Я попытаюсь рассказать тебе о своем детстве и юности: ведь лучше меня это никто не сделает. Тем более что это детство и юность отчасти приходятся на годы, которые я пытаюсь отразить в своем романе, и они мало чем отличаются от детства и юности большинства моих сверстников. Обычная вещь: рядом с отцами, матерями, их отцами и матерями и так далее, подрастают их дети, внуки и правнуки, перенимая у старших поколений все то, что эти поколения впитали в себя за прожитые годы… и как менялись их представления об окружающем мире, что нового появилось и что осталось от прежнего.
И если ты, дорогой мой читатель, осилил предыдущие шесть книг, то я очень надеюсь, что ты осилишь и остальные. А я со своей стороны буду очень стараться, чтобы интерес к роману у тебя не пропадал до самой последней страницы.
Впрочем, все эти рассуждения направлены в будущее, до которого еще надо дожить. А пока мы вступили лишь в 1939 год.
Так вот…
Я помню себя примерно с эти лет. И даже не столько самого себя, сколько часть того мира, что меня окружал, то есть отдельные сценки из той ленинградской жизни, в которой я располагался в самой, естественно, ее середине. Что случилось месяцем раньше, а что позже, сегодня, по прошествии многих лет, я с полной уверенностью сказать не могу, тем более — связать некоторые сценки между собой. Эти сценки возникают в моей памяти, похожие на освещенные узким лучом фонарика отдельные предметы полузабытого интерьера. А вокруг этих предметов чернота. Луч фонарика скользит в этой черноте, замирает на полузабытом предмете, который трудно связать с тем, что он осветил до этого. Но поскольку я пишу роман, то разрозненные предметы под моим пером соединяются, образуя некую вполне законченную картину, картины выстраиваются в определенной последовательности, возникает связь с известными событиями, в том числе и мирового значения. Сам же я, естественно, в мировых значениях в ту пору ничего смыслить не мог, но точно знаю теперь, когда пишу эти строки, что они так или иначе оказывали решительное влияние на мою судьбу. Как и на судьбы миллионов и миллионов людей, живущих не только в Ленинграде.
Жили мы в ту пору в тихом переулке, куда не долетали никакие звуки большого города. Дом наш был двухэтажным, дощатым, с двускатной железной крышей и постоянно дымящими трубами. Сам дом выкрашен охрой, наличники на окнах и двери единственного подъезда с крыльцом о две ступеньки — суриком. Крыльцо помещалось в самом углу дома, а сбоку от него висела длинная водосточная труба, и если по ней хорошенько постучать палкой, она начинала дребезжать и гудеть еще какое-то время, будто в ней кто-то сидит и ворчит, потревоженный стуком.

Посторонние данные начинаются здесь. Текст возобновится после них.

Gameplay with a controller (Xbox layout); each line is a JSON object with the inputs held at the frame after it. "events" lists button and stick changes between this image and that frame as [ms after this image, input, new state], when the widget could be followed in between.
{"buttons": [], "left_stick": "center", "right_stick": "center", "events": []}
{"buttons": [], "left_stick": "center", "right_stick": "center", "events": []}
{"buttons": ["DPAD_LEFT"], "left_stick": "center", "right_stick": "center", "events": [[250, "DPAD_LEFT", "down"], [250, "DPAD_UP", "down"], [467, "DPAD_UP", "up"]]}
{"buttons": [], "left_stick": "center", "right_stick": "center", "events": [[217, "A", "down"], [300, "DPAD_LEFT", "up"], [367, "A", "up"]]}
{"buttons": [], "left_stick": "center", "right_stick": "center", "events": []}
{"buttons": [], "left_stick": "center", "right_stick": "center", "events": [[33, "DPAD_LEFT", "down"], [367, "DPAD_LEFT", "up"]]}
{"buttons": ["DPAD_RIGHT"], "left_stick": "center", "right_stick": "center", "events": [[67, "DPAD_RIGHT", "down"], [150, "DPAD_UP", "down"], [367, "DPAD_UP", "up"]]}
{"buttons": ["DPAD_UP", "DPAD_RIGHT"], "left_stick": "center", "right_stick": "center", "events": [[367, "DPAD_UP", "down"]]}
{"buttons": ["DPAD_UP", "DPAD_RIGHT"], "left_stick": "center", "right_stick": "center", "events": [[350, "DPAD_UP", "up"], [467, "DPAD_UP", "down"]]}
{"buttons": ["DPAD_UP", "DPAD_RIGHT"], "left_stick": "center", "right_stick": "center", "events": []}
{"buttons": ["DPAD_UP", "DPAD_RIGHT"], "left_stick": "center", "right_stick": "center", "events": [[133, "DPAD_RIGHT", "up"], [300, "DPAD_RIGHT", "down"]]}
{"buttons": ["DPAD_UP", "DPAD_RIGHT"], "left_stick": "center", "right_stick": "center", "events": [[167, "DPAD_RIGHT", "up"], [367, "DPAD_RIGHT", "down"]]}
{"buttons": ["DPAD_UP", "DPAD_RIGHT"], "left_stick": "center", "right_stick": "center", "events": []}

Мы жили на втором этаже, куда вела скрипучая деревянная лестница с деревянными же перилами. Перед дверью коммунальной квартиры лежал коврик, о который надо вытирать ноги. На двери висели плоские почтовые ящики из тонкой жести, они тоже недовольно дребезжали, если их потревожить. Лестничную площадку освещало тусклое окошко, а когда открывалась дверь, возникал длинный полумрак узкого коридора, в самом конце которого располагалась комната, в которой жили я, моя сестренка, мама и папа. По коридору нужно было ходить тихо, не кричать и не топать ногами, потому что соседи могут рассердиться.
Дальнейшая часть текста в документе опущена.